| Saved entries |
================================

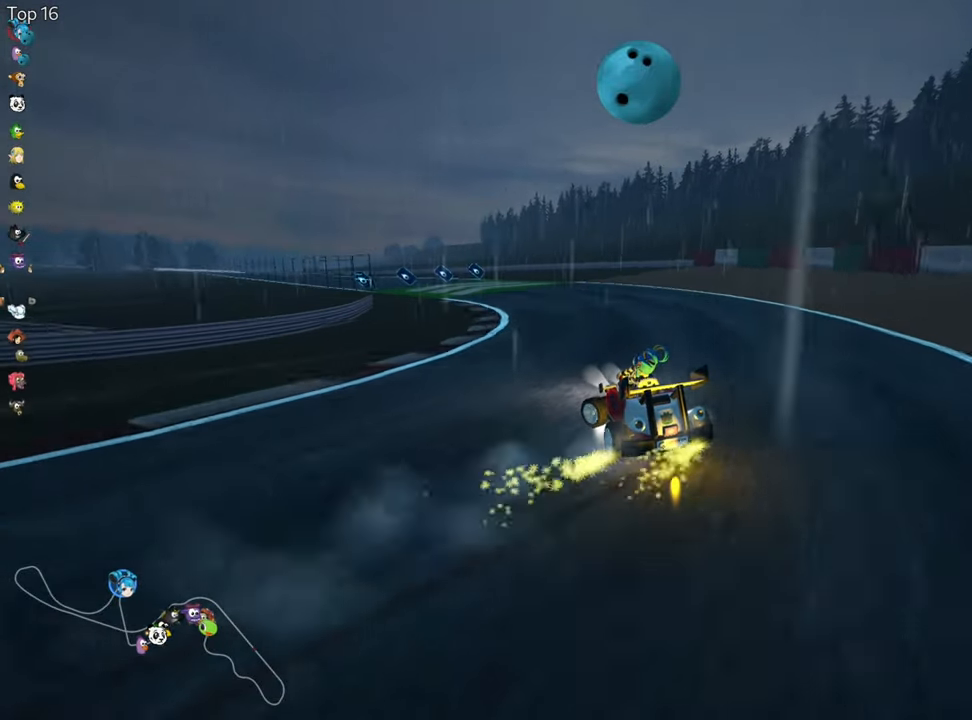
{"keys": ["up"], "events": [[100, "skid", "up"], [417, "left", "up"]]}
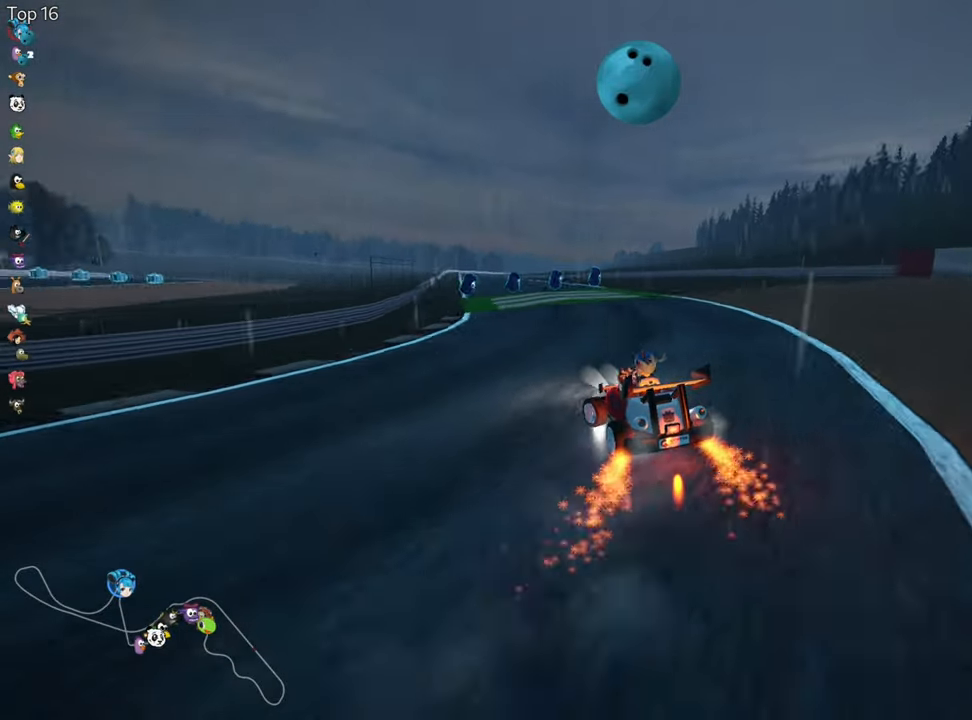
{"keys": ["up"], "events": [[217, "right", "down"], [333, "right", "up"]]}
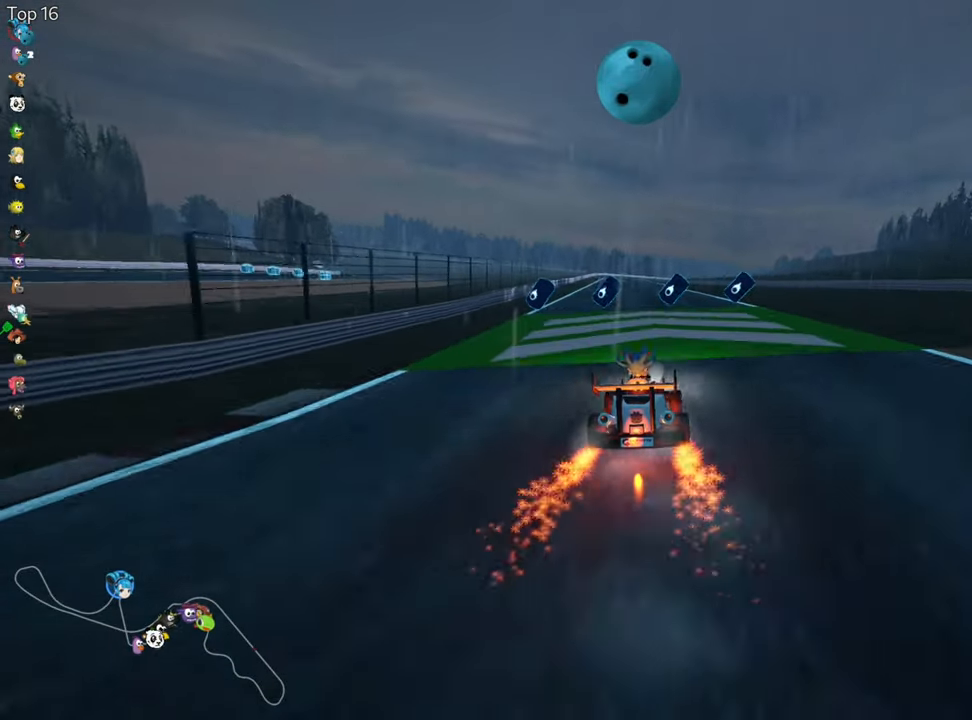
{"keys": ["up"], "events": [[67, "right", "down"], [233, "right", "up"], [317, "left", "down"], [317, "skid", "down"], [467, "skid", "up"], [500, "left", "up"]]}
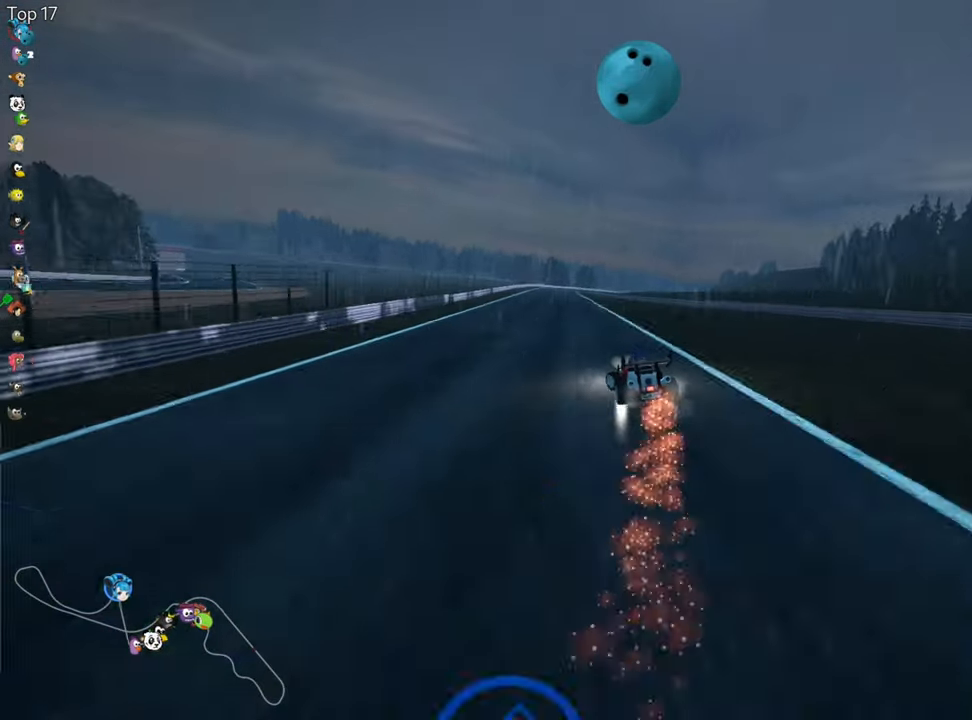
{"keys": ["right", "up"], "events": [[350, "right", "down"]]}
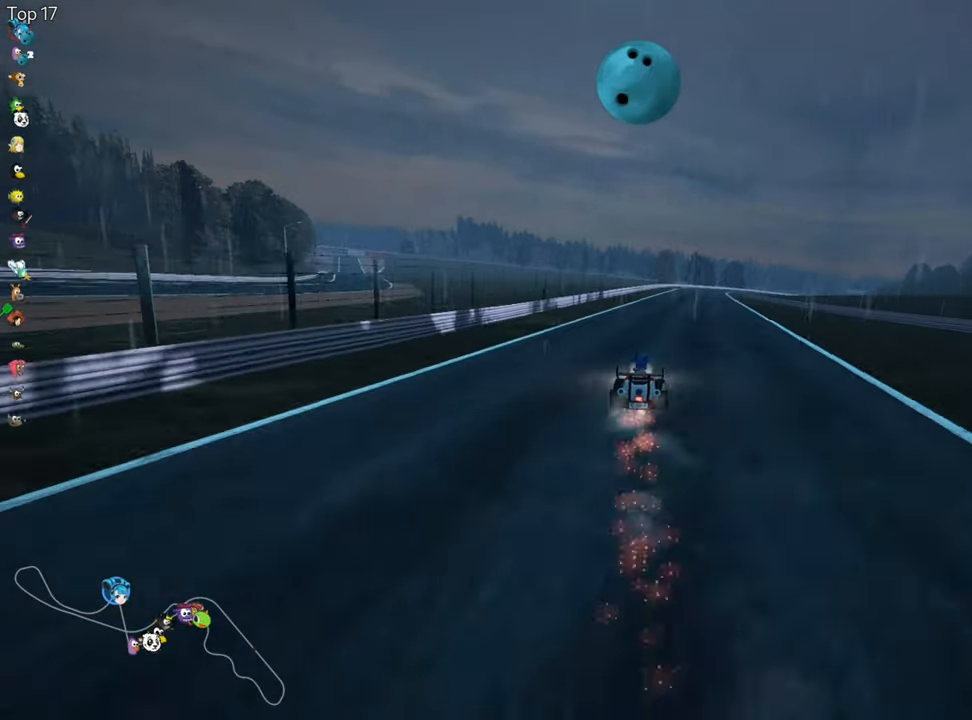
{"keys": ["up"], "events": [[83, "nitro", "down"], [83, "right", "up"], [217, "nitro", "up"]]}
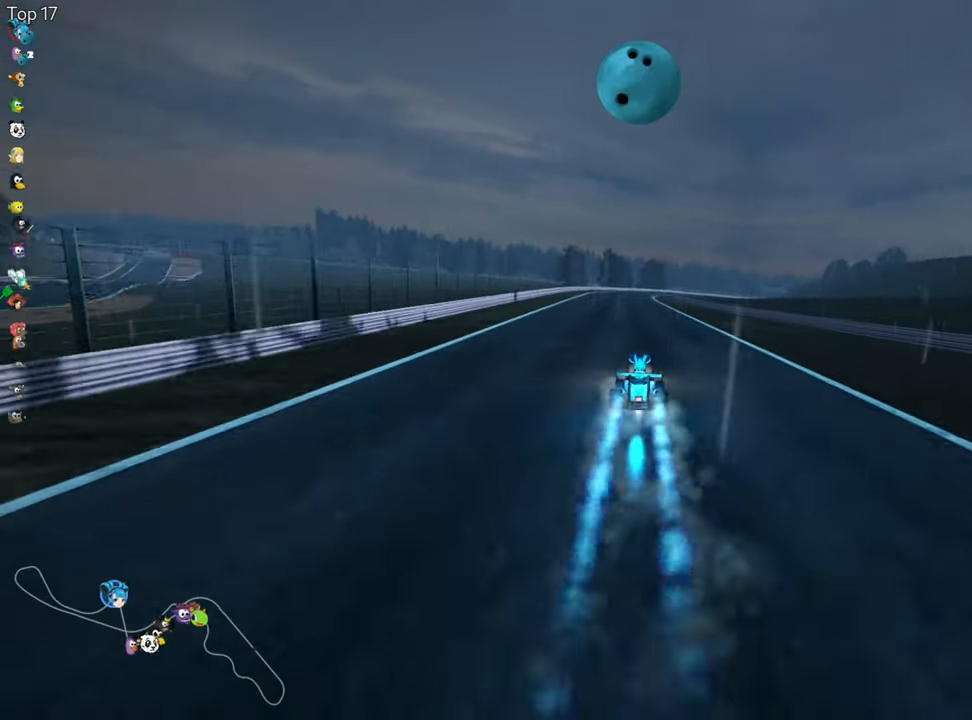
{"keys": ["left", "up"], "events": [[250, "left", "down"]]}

================================

| The task |
Look through the entries above for the word "right". Say how many lines contain it, using only a number.

| Solution to this problem |
4